_TASKS FOR THIS EXERCISE:_
1. In the text on build-or-buy software decisions, what should any build-or-buy conversation start with?
2. Extend the text on build-or-buy software decisions, picking up right after its final sentence.

_PROVIDED TEXT:_
====

The ‘build or buy’ conversation has been going on for as long as technology has been a vital component of business success. In the past, companies had little choice but to develop their own software because what they needed wasn’t available off the shelf. But increased access to SaaS solutions has made the decision to buy easier and more affordable.
- In the early days of digital publishing, the tools needed to publish and organize content online were not readily available. Frustrated by what they could buy, many larger organizations chose to build their own systems to ensure they were able to do what they wanted online.
- Fast forward to today and there is an array of publishing and advertising technology accessible to even the smallest media outfit. From content management to data management, publishers can put together a tech stack from the ground up without a single line of bespoke code being written.
- According to a recent article about CMS development in the UK’s Press Gazette, however, that does not mean that the build or buy conversation has disappeared. And the choice can seem especially difficult where a company has already invested in a custom solution and the decision is less build or buy and more ‘cut and run’.
The starting point
- The starting point for any build or buy conversation should be a discussion around needs and requirements rather than software suppliers. This should identify and prioritize the ‘must-have’ features of the system needed, from monetisation strategies to end user expectations, and include input from every stakeholder group.

====

_INPUT DATA:_
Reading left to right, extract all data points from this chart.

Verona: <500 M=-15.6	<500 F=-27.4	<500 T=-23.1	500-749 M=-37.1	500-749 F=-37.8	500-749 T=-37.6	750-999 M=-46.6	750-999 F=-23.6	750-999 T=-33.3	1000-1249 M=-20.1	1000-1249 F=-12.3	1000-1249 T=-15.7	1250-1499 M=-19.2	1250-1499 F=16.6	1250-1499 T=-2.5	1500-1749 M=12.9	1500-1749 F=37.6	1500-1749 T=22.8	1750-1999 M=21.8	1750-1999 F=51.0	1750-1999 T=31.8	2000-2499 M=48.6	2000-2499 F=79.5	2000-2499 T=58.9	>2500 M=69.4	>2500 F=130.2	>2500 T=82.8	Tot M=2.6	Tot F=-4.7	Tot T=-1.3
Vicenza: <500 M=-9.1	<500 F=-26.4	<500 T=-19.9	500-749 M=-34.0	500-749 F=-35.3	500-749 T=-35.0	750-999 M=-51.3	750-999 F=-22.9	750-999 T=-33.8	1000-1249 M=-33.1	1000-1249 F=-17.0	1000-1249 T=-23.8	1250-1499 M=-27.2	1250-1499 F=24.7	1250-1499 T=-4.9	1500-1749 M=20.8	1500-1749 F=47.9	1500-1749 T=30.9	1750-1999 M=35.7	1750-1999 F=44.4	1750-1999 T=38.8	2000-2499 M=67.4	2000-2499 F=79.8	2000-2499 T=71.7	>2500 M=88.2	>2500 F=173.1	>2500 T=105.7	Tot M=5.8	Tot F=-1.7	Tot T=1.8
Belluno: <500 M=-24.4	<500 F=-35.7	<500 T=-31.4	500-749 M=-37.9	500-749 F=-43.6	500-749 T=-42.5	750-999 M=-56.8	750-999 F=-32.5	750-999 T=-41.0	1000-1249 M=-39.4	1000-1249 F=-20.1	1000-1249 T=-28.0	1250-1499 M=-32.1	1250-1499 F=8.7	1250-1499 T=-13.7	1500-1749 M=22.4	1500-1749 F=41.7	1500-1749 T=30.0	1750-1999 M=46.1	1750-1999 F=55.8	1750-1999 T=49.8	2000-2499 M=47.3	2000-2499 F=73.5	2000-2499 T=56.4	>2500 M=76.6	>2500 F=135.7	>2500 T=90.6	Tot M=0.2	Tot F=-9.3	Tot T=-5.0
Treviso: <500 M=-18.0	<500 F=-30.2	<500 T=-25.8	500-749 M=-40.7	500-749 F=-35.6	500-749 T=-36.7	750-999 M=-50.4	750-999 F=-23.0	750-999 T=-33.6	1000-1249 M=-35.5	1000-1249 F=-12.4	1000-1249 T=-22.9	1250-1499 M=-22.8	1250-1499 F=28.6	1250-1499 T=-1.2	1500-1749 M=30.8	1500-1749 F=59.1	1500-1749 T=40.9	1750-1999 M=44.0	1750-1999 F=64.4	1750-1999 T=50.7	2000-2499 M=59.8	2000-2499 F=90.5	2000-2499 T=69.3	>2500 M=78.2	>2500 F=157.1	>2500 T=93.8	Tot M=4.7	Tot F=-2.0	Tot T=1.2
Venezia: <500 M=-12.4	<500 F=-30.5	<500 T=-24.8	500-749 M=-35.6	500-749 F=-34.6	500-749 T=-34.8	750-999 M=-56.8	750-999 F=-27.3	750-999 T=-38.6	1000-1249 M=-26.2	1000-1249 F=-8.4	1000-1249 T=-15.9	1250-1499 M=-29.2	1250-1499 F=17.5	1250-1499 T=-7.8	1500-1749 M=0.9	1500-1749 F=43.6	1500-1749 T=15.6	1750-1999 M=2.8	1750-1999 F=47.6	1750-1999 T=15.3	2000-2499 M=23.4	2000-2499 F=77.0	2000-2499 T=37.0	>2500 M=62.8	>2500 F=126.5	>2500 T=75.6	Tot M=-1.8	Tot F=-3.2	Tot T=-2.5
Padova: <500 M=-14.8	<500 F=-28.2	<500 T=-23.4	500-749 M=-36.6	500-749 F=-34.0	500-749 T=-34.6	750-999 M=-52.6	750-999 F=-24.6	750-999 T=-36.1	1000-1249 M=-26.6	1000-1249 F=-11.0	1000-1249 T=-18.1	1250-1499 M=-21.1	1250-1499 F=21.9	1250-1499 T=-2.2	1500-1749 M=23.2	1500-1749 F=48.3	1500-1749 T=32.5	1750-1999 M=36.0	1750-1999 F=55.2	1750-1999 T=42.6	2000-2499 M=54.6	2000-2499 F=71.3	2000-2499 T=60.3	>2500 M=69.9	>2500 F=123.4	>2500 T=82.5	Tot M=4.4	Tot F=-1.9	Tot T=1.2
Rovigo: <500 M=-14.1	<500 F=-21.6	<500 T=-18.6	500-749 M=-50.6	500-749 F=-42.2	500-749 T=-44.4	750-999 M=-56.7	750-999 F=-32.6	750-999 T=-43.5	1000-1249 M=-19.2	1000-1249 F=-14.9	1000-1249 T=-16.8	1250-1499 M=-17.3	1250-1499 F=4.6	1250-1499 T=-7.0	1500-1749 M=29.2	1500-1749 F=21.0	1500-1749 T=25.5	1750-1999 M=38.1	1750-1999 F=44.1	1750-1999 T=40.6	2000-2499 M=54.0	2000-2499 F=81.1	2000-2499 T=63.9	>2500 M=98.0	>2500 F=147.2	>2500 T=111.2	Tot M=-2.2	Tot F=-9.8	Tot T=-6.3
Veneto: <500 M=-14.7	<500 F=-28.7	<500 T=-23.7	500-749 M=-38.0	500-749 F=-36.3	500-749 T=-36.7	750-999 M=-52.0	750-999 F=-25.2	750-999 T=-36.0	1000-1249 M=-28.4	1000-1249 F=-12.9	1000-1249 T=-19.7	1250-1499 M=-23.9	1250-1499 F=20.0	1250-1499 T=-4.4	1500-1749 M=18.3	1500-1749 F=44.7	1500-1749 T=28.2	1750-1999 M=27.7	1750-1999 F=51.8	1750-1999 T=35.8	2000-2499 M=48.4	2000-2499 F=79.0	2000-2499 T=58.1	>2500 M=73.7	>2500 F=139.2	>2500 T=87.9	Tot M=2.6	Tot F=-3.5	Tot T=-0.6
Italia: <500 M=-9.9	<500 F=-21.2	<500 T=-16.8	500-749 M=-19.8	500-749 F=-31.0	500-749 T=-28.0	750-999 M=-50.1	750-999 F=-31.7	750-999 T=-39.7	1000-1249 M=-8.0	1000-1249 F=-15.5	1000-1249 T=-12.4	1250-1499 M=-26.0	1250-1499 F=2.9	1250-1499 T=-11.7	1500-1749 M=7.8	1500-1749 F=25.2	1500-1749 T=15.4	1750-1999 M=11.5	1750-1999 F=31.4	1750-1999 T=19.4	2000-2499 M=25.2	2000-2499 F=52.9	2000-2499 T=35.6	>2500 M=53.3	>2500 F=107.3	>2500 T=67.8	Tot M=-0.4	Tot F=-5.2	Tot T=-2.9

====

_ANSWERS FOR THE EXERCISE:_
1. A discussion around needs and requirements rather than software suppliers.

2.
- Without clear answers to questions about how teams work and collaborate to deliver against strategic goals, it will be impossible to decide if a bespoke development is required or if an off-the-shelf solution will deliver the bulk of the functionality needed.
- Digital media consultant Martin Ashplant told Press Gazette that publishers should avoid getting distracted building something new if it doesn’t significantly boost the value of the audience experience. He said:
What option they choose will come down to multiple considerations, not least cost, availability of technology talent and required time to market.
Resources and risks
- It can be easy to underestimate the full resource requirements for a software development project. And given the pace of change in digital publishing, systems are rarely ever complete; besides ongoing support they are almost guaranteed to require upgrading as needs evolve.
- For publishers who want to bring development in-house, this means trying to find technology talent, which is increasingly difficult due to global demand. Working with a SaaS supplier still requires an investment in staff to work with vendors, the focus is on publishing rather than software engineering.
- The risks in a software build are all around the publisher’s ability to deliver, from fixing problems to releasing updates, and investment in resources is crucial. Bringing in a commercial solution is not without risk – what if your suppliers goes bust? Publishers need to do their due diligence before selecting vendors.
There is no right or wrong answer to the build or buy question in publishing, however there are few instances where the investment needed to deliver a custom development will deliver enough value to outweigh the investment required.
The initial costs required to set up a SaaS can be significant, but Iain McPherson, CEO of WordPress agency Big Bite told Press Gazette:
In the longer term relying on a tried and tested product usually delivers significant savings, andwith the right technical partner to extend its capabilities, it can offer just as much creative control, without any of the software production headaches.